PROBLEM STATEMENT:
Every line of the records that contains "plane" should be tallied, and only the resulting number returned.

(Stored items)
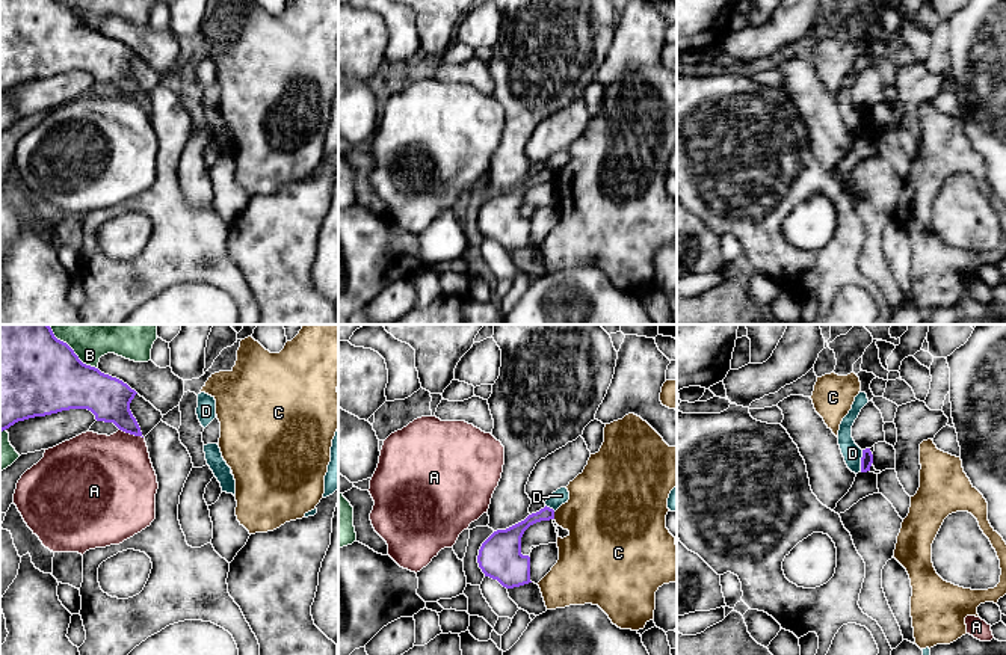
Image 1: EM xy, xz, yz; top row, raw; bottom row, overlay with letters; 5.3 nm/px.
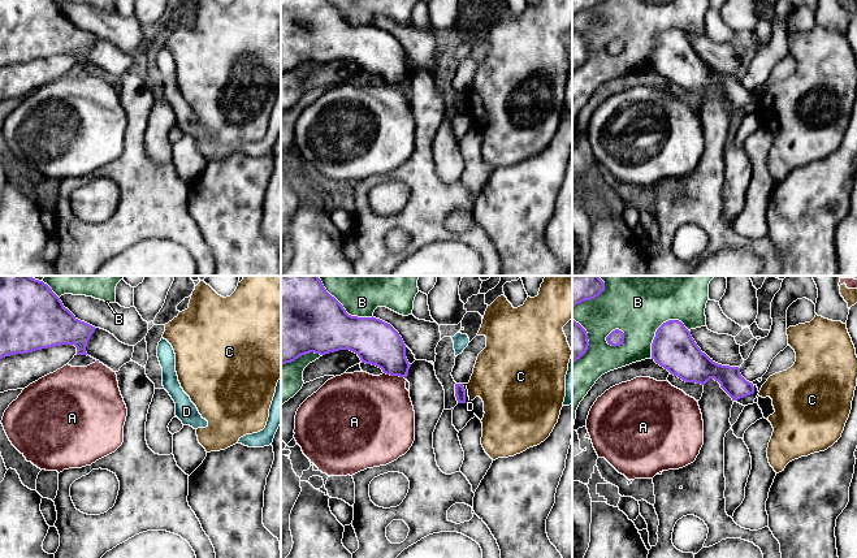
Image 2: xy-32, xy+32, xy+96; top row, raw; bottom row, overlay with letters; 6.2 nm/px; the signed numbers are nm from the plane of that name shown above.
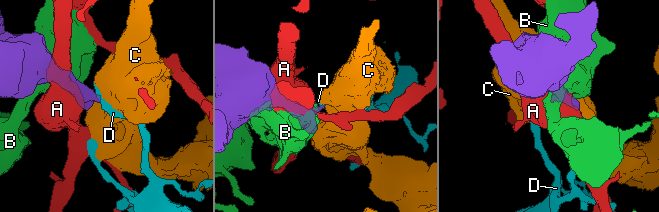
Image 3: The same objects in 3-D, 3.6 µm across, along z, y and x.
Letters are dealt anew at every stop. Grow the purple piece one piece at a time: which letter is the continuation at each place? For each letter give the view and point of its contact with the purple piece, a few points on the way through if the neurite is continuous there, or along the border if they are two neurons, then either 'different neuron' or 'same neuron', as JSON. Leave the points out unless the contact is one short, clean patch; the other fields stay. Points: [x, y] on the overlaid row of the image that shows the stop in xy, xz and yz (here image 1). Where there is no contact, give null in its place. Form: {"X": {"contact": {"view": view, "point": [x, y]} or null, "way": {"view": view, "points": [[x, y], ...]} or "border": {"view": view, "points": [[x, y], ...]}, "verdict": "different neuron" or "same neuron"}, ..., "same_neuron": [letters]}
{"A": {"contact": {"view": "xy", "point": [132, 433]}, "verdict": "different neuron"}, "B": {"contact": {"view": "xy", "point": [71, 349]}, "verdict": "different neuron"}, "C": {"contact": {"view": "xz", "point": [553, 515]}, "verdict": "different neuron"}, "D": {"contact": {"view": "yz", "point": [861, 461]}, "border": {"view": "yz", "points": [[863, 450], [860, 471]]}, "verdict": "different neuron"}, "same_neuron": []}

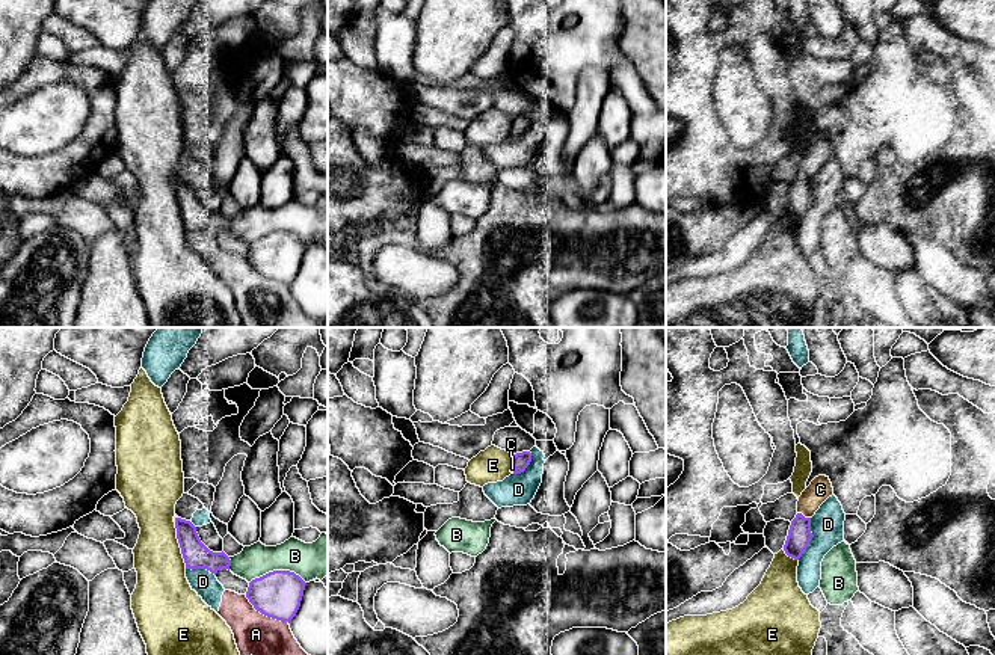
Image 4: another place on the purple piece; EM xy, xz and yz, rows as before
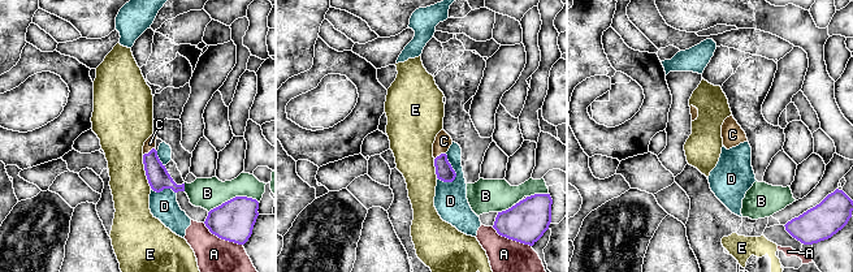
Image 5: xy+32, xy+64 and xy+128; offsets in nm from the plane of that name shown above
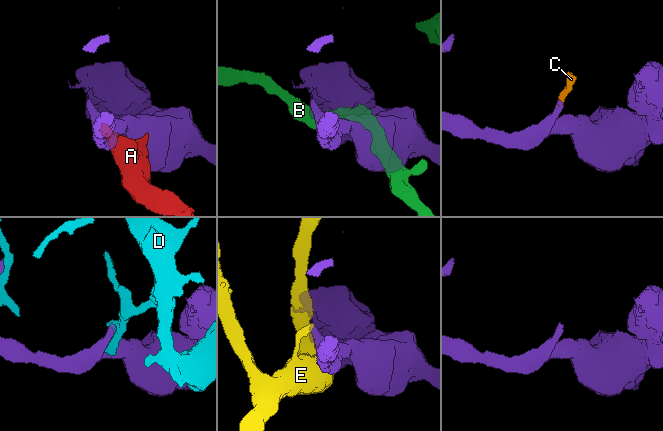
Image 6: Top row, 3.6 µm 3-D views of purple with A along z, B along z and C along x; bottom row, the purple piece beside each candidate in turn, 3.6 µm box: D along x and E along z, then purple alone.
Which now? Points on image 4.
{"A": {"contact": {"view": "xy", "point": [264, 615]}, "verdict": "different neuron"}, "B": {"contact": {"view": "xy", "point": [277, 571]}, "verdict": "different neuron"}, "C": {"contact": {"view": "yz", "point": [802, 515]}, "way": {"view": "yz", "points": [[799, 536], [802, 515], [810, 500], [820, 489]]}, "verdict": "same neuron"}, "D": {"contact": {"view": "yz", "point": [811, 538]}, "verdict": "different neuron"}, "E": {"contact": {"view": "xy", "point": [180, 545]}, "verdict": "different neuron"}, "same_neuron": ["C"]}

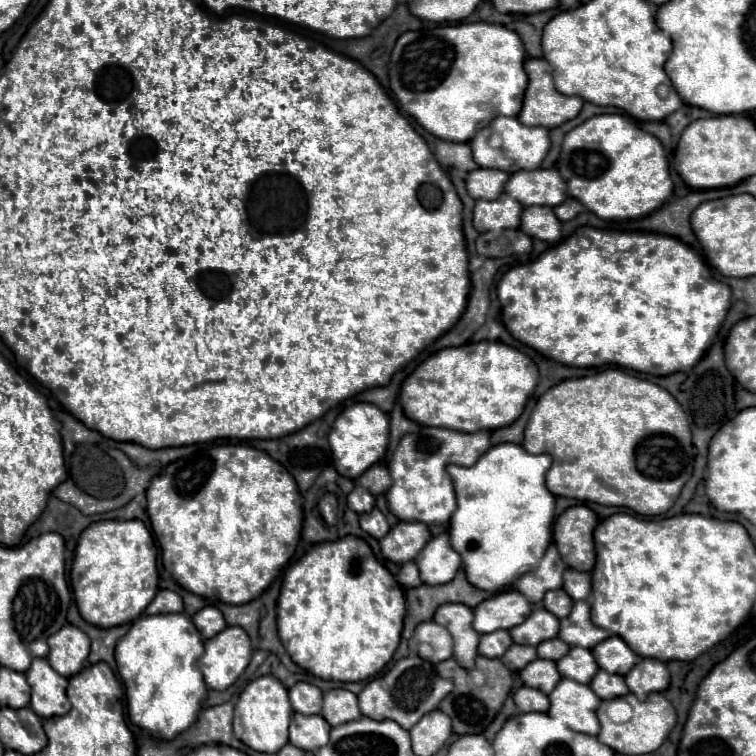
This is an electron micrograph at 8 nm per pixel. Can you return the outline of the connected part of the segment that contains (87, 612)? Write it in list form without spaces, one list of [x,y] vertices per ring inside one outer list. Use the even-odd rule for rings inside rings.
[[[102,520],[90,524],[78,540],[70,584],[82,618],[100,628],[136,620],[158,590],[156,546],[142,520]]]

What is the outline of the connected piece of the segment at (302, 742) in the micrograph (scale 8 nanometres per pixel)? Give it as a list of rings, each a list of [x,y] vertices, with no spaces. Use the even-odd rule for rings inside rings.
[[[294,714],[290,722],[290,742],[302,750],[316,752],[320,746],[328,744],[330,724],[318,716]]]

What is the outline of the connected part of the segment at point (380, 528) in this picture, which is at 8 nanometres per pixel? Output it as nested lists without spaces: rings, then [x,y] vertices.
[[[374,508],[368,514],[360,514],[360,528],[376,540],[384,538],[384,534],[388,534],[388,530],[390,530],[386,516],[378,508]]]

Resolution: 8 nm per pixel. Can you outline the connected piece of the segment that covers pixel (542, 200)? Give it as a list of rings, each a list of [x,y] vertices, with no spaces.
[[[520,170],[510,176],[506,194],[524,206],[558,206],[566,200],[566,182],[558,170]]]

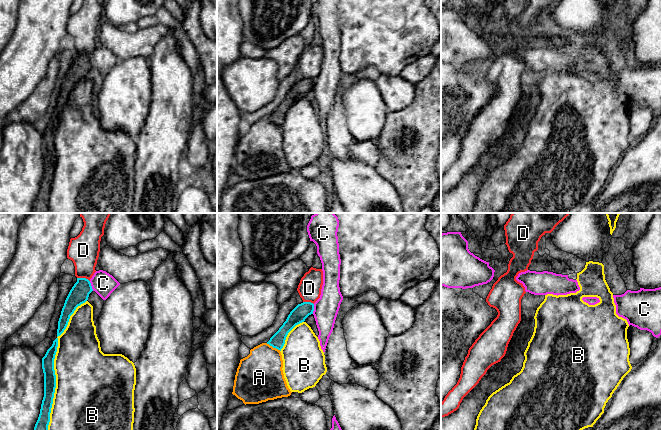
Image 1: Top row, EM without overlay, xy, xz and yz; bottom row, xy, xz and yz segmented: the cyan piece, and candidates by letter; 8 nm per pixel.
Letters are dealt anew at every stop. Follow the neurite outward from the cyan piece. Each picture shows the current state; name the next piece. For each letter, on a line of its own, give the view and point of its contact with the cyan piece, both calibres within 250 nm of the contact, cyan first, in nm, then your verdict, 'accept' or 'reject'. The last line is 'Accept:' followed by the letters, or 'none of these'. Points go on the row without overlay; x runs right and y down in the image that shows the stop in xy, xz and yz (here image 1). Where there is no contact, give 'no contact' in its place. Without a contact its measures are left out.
A: meets cyan in xz at (273, 123); 120 nm thick on the cyan side, 360 nm on the other; reject
B: meets cyan in xy at (53, 143); 100 nm thick on the cyan side, 460 nm on the other; reject
C: meets cyan in xy at (91, 62); 150 nm thick on the cyan side, 180 nm on the other; reject
D: meets cyan in xy at (83, 54); 150 nm thick on the cyan side, 240 nm on the other; reject
Accept: none of these

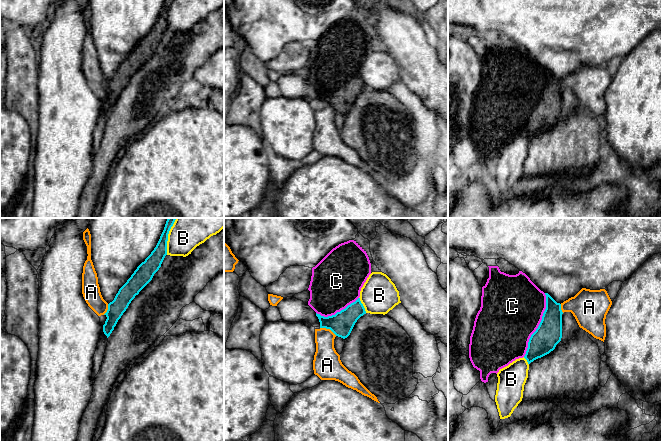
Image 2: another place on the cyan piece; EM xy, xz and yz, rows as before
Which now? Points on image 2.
A: meets cyan in xz at (328, 104); 190 nm thick on the cyan side, 200 nm on the other; reject
B: meets cyan in xy at (167, 15); 140 nm thick on the cyan side, 240 nm on the other; reject
C: meets cyan in yz at (539, 101); 200 nm thick on the cyan side, 480 nm on the other; accept
Accept: C

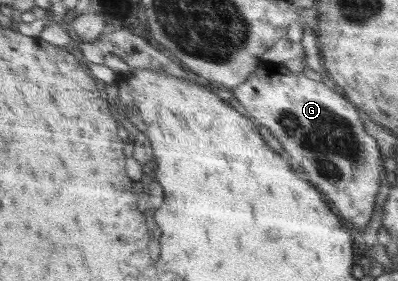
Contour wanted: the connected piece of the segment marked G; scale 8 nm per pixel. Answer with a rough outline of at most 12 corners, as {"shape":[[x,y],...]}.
{"shape":[[265,59],[234,103],[337,216],[369,224],[377,140],[339,91]]}

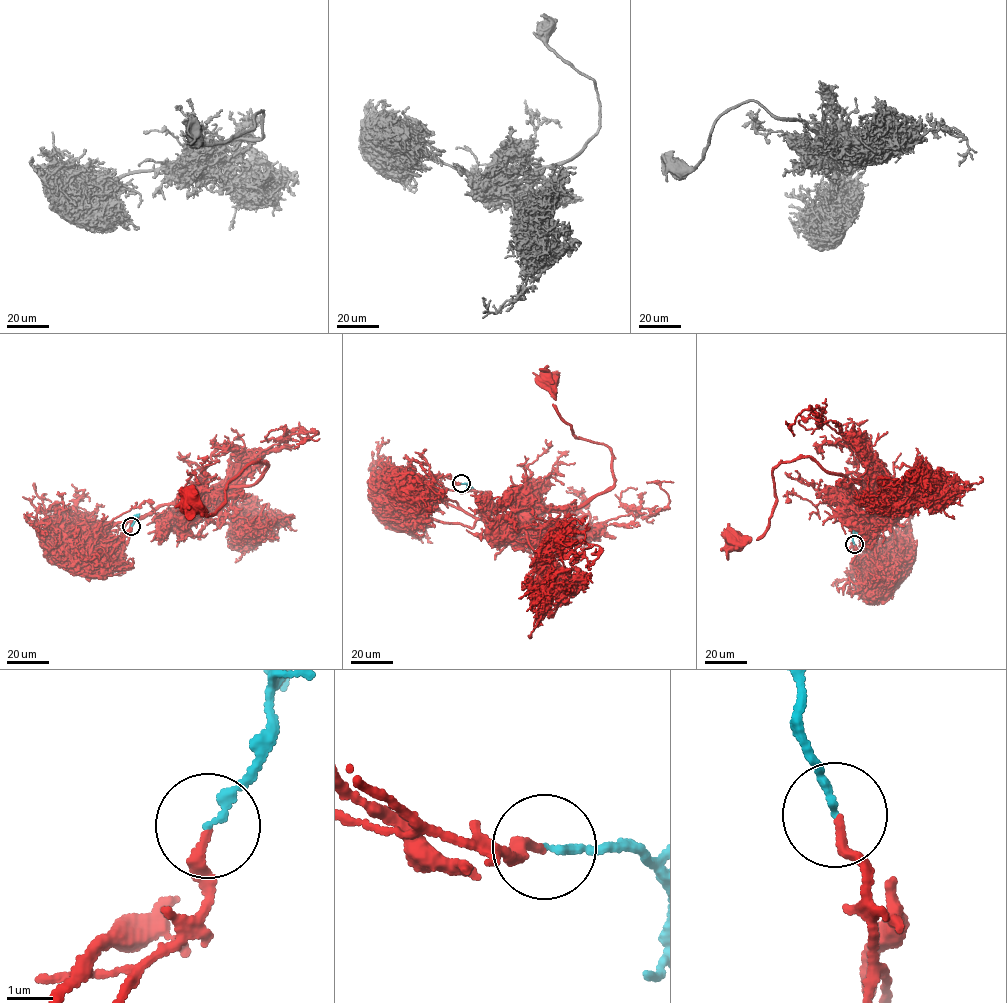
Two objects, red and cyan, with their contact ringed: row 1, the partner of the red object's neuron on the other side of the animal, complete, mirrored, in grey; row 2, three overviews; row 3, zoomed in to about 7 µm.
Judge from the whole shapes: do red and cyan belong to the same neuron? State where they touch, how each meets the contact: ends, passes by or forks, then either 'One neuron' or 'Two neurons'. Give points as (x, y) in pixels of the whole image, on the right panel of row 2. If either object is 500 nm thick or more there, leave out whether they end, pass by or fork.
Place: (854, 544). At the ring red ends. At the ring cyan ends. One neuron

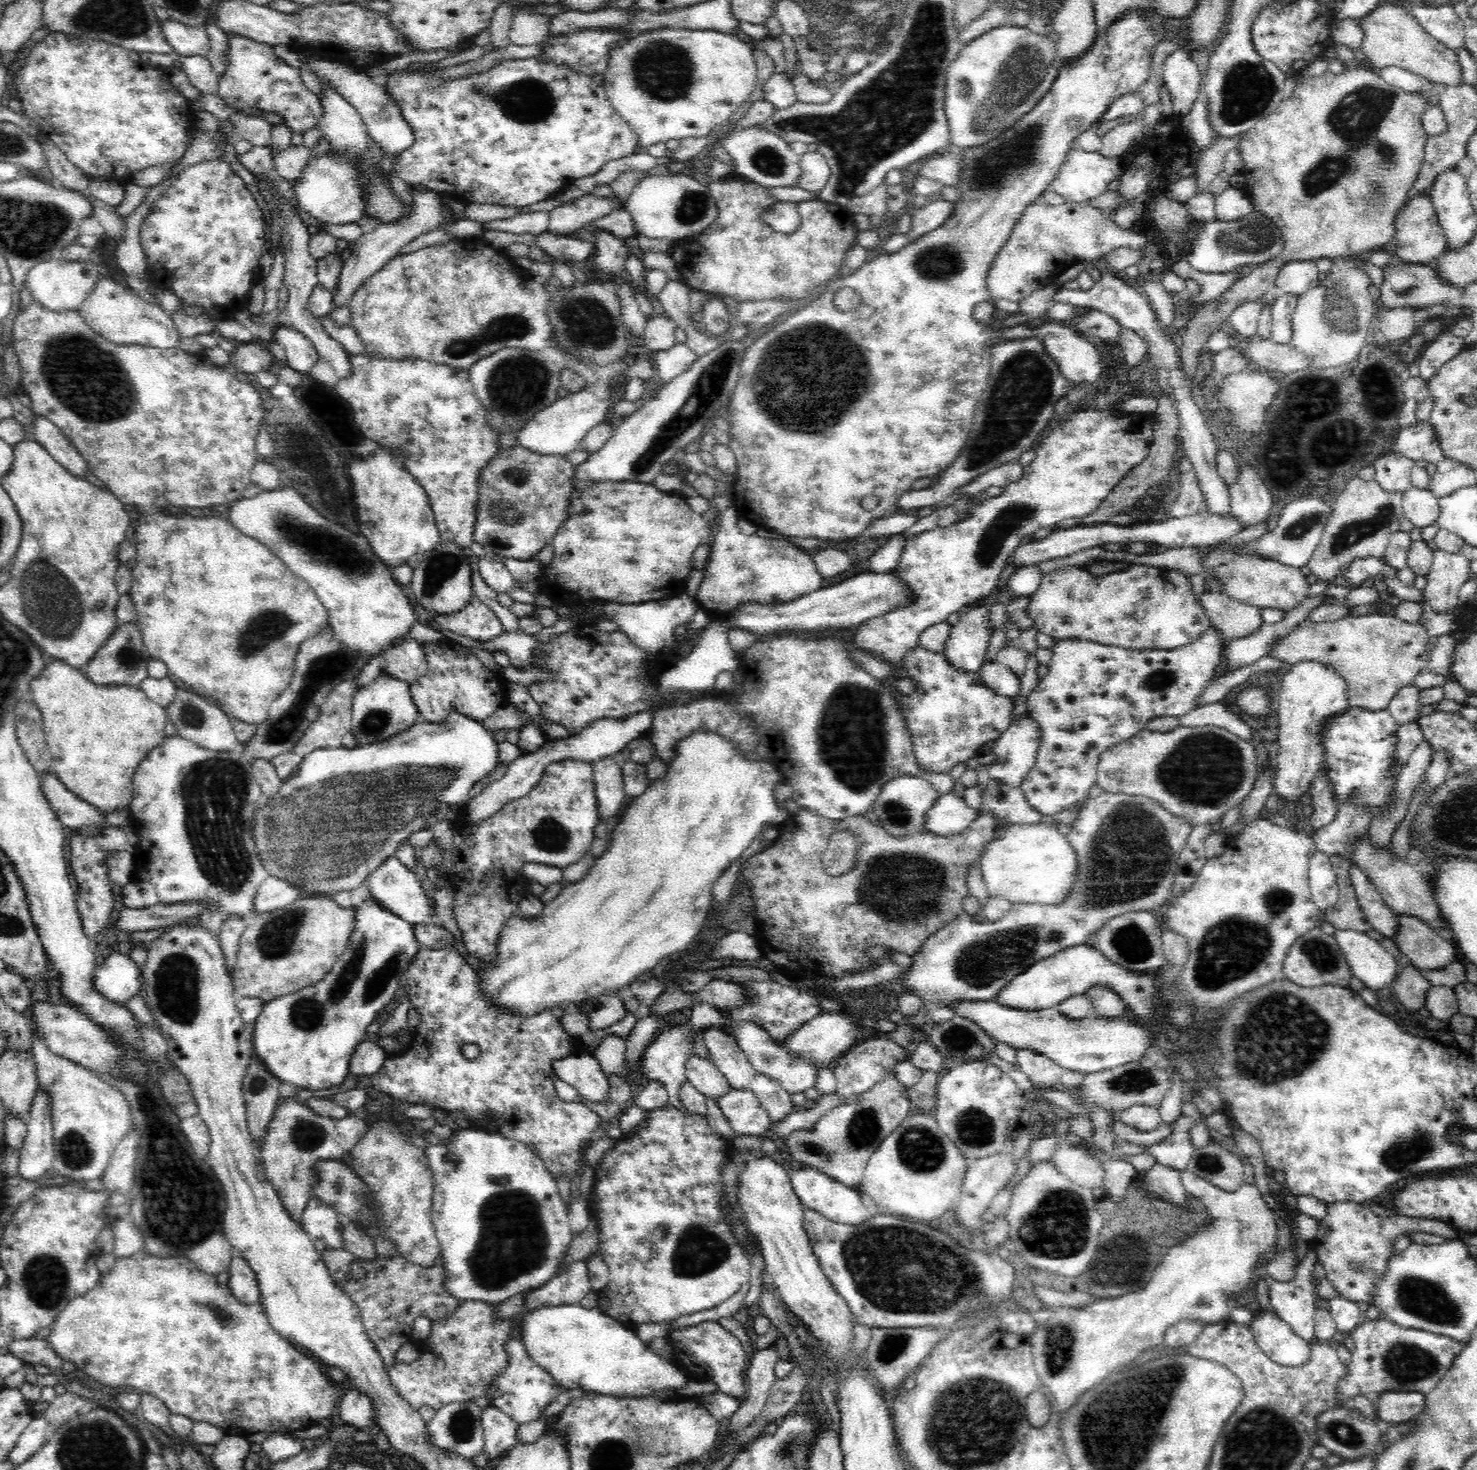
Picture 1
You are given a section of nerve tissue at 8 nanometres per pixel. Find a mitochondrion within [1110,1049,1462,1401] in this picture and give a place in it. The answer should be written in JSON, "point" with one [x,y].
{"point":[1406,1363]}

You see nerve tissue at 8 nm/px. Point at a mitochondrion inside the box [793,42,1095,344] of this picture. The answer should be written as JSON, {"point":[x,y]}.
{"point":[990,173]}

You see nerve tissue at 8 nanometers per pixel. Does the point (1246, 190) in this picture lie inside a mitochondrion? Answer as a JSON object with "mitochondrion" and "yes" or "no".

ANSWER TO THIS TASK:
2